Thereafter, and unrelatedly, the Husband filed a motion to modify his alimony obligation in June 2020. The Wife immediately served a subpoena upon his then-prior employer. Ultimately, the motion and subpoena were withdrawn, as the Appellate Division recounted the Wife’s attorney believed since there was no longer post-judgment litigation that the subpoena had to be withdrawn. Thereafter, the Wife sent letters to the Husband’s attorney in May 2021 and again in June 2021. Ultimately, since the issues were still unresolved, she filed a motion in September 2021 seeking to enforce the parties’ Property Settlement Agreement; obtain the initial response from the Husband’s employer in 2016; and permission to subpoena the employer for the records.
The Family Part Judge hearing the parties’ applications determined that the 2019 Order was afforded “finality” under the “law of the case doctrine.” The justification was that the Husband “should not be burdened by the fear that [the Wife] will come back to court to relitigate the issue. Ultimately, the Family Part determined the Wife waived her right to obtain these records.
The Appellate Division disagreed and lengthily discussed the law of the case doctrine and the concept of waiver. First, it indicated that the law of the case doctrine “is a non-binding rule intended ‘to prevent relitigation of a previously resolved issue.'” The hallmark of that doctrine is the “discretionary nature, [asking] the deciding judge to balance the value of judicial deference for the rulings of a coordinate judge against those ‘factors that bear on the pursuit of justice and, particularly, the search for truth,'” Since the Wife was not seeking to overturn or modify the 2019 Order, but rather enforce it, the Appellate Division squarely determined the law of the case doctrine had nothing to do with her motion.

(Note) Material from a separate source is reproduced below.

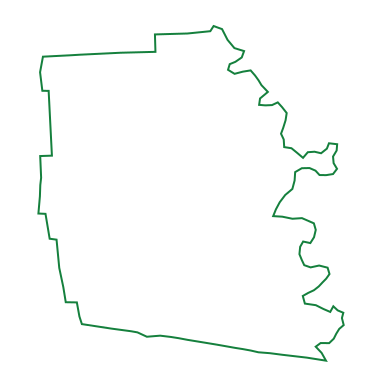 Xavantina, Santa Catarina, Brazil, rotated 91°
{"feature_id": "56859067B40030649265518", "entity_name": "Xavantina", "entity_type": "district", "adm_level": 2, "iso_a3": "BRA", "parent_name": "Brazil", "parent_adm1": "Santa Catarina", "projection": "albers", "projection_center": [-52.319, -27.015], "detail": "fine", "context": "isolated", "style": "outline", "palette": "green", "viewbox_px": 384, "rotation_deg": 91, "n_neighbors": 0, "source": "geoboundaries", "source_scale": "gbopen_adm2", "svg_char_len": 1727}
<svg xmlns="http://www.w3.org/2000/svg" viewBox="0 0 384 384"><g transform="rotate(91 192 192)"><path d="M74.9,346.0L93.4,343.4L93.4,337.1L158.1,332.7L158.7,344.4L180.4,343.1L187.7,343.8L199.0,344.0L216.2,345.2L216.4,338.1L241.2,333.5L242.0,326.6L270.2,323.4L289.4,319.0L304.4,316.3L304.4,305.2L318.4,302.4L326.0,299.8L330.0,270.1L332.3,250.4L333.3,244.1L337.5,234.6L336.2,221.3L337.3,210.6L338.4,202.7L339.9,193.9L341.7,181.5L344.1,165.1L345.2,158.1L347.1,146.2L348.2,138.3L349.5,130.4L351.1,122.8L351.8,111.3L353.2,98.7L355.6,74.3L358.3,55.1L350.6,59.6L344.5,65.6L340.8,60.8L340.7,52.2L336.2,47.7L331.2,45.3L326.3,42.4L322.4,38.0L315.4,39.9L310.1,38.6L307.8,44.3L303.8,48.7L309.5,51.7L306.7,58.5L303.0,66.2L301.6,77.2L294.0,79.4L290.9,74.1L288.1,68.4L284.2,63.6L280.2,60.0L276.3,56.3L271.6,53.1L265.3,55.1L263.3,63.6L265.3,72.1L263.2,78.5L258.1,81.0L252.3,83.5L244.9,82.9L239.6,80.0L241.0,72.8L235.1,69.2L227.7,67.6L221.2,69.6L216.2,81.6L217.0,91.1L215.1,101.3L214.7,110.4L207.9,107.8L200.7,104.1L193.3,98.7L187.2,91.7L178.7,89.6L170.3,89.2L166.3,82.6L166.0,74.9L168.5,68.9L172.8,64.8L172.8,58.2L171.6,51.3L166.3,47.4L160.7,50.9L154.1,51.6L148.0,48.1L141.7,47.7L140.9,55.9L146.3,57.9L151.0,63.6L149.6,70.2L150.2,76.9L155.9,81.6L151.0,87.6L146.5,93.3L145.5,100.6L137.9,101.2L132.2,104.0L126.2,101.9L118.7,99.7L111.4,98.7L105.5,103.5L100.9,107.8L103.7,113.5L104.1,120.2L103.7,126.4L97.3,125.6L90.6,117.9L84.0,124.4L79.2,127.4L74.4,131.0L69.4,135.5L70.8,143.3L73.1,151.5L69.2,158.1L63.5,156.5L61.1,150.9L56.6,144.6L50.2,142.4L47.4,152.1L39.3,159.1L28.6,164.8L25.7,173.3L30.9,176.5L33.6,199.3L35.1,231.8L52.5,231.0L54.0,265.7L56.7,306.7L57.4,315.6L59.3,343.4L74.9,346.0Z" fill="none" stroke="#15803d" stroke-width="2"/></g></svg>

Second, the Appellate Division determined that the Wife never waived her right to the employer’s information because she “never failed to act.” It recited much of the procedural history above in support of this position. The Wife bargained for this information in the Marital Settlement Agreement, the Husband’s attorney received this information in 2016, and the information was ultimately required to be subpoenaed by the Husband’s employer. With these facts, coupled with the Wife’s persistent pursuit thereof, the Appellate Division determined the Wife never expressly or implicitly waived her right to this information.
In reversing and remanding to the Family Part, the Appellate Division directed the Family Part, at the Wife’s discretion, to choose from the following options: (1) issue a subpoena to obtain all relevant information from the Husband’s employer; (2) conduct an in camera review and release all relevant documents to the Wife’s attorney.
The Wife’s persistence in enforcing the plain terms of the parties’ Agreement, and subsequent Orders, resulted in a favorable outcome in this non-precedential matter. The Appellate Division specifically mentioned that portions of the procedural history occurred during the COVID-19 pandemic. While Court Rules were relaxed during the pandemic, deadlines remain a part of every divorce matter and are important to abide by. That being said, the circumstances surrounding any efforts to enforce obligations also plays a critical role.